Work instructions. Pull every line with "object" from the data below and copy it.

Saved entries:

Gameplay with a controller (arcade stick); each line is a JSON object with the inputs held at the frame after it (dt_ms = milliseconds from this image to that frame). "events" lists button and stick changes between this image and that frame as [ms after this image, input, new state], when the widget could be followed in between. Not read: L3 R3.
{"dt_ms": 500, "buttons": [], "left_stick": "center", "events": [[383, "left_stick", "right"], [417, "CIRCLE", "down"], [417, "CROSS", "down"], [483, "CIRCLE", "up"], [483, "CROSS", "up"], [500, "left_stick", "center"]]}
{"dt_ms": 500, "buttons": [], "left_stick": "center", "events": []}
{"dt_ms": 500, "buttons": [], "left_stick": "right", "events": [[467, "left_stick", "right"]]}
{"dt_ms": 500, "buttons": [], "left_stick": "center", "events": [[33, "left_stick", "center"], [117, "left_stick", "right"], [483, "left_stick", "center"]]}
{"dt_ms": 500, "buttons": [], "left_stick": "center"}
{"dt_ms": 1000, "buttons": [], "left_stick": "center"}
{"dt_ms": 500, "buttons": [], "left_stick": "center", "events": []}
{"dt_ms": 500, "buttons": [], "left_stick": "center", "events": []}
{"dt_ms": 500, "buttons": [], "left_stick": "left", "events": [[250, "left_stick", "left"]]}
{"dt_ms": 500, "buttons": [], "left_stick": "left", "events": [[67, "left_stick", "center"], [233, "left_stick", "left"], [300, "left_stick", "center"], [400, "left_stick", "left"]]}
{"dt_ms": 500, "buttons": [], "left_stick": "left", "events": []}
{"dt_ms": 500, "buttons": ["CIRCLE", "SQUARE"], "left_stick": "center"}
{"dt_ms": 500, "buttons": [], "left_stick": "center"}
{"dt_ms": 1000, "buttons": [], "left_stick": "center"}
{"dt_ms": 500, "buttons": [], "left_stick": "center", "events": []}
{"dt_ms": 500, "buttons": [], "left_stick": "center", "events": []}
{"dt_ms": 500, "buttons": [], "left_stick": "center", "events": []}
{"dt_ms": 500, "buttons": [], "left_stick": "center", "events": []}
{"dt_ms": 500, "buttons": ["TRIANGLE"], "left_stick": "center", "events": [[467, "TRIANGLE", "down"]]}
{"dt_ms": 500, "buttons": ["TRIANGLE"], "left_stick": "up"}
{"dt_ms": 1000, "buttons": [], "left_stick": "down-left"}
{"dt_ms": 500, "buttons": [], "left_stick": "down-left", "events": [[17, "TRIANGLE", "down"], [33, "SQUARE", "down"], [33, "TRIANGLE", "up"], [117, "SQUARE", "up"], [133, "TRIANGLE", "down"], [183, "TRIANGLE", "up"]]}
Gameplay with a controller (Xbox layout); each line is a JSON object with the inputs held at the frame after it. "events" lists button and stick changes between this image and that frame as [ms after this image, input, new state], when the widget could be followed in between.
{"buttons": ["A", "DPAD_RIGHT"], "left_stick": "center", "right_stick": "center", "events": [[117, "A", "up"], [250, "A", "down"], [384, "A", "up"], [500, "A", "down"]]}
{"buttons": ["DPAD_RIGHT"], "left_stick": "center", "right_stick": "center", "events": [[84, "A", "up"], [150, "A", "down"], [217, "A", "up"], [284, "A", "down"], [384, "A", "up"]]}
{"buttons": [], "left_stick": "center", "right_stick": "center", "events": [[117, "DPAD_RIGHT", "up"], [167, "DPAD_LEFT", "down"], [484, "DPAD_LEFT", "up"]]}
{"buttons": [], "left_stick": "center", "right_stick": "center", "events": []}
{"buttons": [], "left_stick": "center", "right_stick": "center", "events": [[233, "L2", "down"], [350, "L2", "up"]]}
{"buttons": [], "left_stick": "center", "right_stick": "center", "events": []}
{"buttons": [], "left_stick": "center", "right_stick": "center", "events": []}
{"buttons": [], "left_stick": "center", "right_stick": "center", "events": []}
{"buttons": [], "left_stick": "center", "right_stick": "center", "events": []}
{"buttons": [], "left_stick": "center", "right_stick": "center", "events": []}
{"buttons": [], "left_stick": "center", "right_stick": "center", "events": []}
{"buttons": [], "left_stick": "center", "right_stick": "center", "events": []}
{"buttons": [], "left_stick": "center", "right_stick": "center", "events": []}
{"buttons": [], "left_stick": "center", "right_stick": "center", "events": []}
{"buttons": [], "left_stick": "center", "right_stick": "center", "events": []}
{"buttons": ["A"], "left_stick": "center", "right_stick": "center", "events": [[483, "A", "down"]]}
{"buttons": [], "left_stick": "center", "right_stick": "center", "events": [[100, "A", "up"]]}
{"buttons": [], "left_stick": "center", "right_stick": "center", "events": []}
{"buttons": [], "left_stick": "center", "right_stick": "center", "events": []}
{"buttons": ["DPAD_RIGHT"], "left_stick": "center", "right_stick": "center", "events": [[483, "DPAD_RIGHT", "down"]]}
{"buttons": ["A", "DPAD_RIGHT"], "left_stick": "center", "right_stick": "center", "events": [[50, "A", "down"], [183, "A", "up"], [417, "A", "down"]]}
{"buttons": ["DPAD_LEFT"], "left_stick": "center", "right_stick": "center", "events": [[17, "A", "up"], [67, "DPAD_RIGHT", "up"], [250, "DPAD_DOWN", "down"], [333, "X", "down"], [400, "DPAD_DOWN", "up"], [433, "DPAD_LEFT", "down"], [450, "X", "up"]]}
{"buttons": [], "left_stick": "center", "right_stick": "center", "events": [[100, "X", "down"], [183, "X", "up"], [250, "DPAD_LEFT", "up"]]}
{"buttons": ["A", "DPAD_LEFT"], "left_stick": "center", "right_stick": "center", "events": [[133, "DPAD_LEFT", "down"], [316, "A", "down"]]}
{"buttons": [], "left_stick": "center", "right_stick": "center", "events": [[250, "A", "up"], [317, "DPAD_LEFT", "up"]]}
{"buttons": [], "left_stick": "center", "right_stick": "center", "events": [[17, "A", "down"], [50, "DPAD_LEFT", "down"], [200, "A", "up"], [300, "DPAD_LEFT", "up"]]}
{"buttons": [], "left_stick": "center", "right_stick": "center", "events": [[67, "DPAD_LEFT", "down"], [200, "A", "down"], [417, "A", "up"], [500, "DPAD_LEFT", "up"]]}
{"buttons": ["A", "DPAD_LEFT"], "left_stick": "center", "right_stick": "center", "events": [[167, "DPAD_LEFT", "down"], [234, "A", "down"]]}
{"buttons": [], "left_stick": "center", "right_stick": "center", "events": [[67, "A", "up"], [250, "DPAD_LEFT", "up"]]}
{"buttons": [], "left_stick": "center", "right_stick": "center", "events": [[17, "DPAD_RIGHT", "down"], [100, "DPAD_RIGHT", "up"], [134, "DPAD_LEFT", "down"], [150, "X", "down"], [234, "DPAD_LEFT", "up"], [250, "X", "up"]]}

Response to the exercise.
Gameplay with a controller (arcade stick); each line is a JSON object with the inputs held at the frame after it (dt_ms = milliseconds from this image to that frame). "events" lists button and stick changes between this image and that frame as [ms after this image, input, new state], when the widget could be followed in between. Not read: L3 R3.
Gameplay with a controller (Xbox layout); each line is a JSON object with the inputs held at the frame after it. "events" lists button and stick changes between this image and that frame as [ms after this image, input, new state], when the widget could be followed in between.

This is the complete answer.